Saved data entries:
================================

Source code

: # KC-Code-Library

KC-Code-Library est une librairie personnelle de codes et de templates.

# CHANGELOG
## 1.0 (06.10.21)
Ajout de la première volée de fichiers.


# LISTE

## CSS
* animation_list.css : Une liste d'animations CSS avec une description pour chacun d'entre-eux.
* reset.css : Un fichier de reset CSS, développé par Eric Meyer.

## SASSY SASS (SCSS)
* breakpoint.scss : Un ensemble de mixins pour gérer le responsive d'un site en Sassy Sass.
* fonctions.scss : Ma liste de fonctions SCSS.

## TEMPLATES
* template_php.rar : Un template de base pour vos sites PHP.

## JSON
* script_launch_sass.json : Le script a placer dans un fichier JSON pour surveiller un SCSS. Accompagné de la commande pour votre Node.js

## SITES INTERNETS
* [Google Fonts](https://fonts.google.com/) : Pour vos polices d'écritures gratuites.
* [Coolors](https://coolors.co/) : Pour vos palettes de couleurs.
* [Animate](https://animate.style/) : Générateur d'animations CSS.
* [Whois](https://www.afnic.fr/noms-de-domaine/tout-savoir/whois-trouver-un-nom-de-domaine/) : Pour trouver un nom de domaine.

================================

## Job item
Starting at the line that contains "polices d'écritures gratuites.", retype each remaining line of the records exactly; that line and the last line are both included.

## Worked solution
* [Google Fonts](https://fonts.google.com/) : Pour vos polices d'écritures gratuites.
* [Coolors](https://coolors.co/) : Pour vos palettes de couleurs.
* [Animate](https://animate.style/) : Générateur d'animations CSS.
* [Whois](https://www.afnic.fr/noms-de-domaine/tout-savoir/whois-trouver-un-nom-de-domaine/) : Pour trouver un nom de domaine.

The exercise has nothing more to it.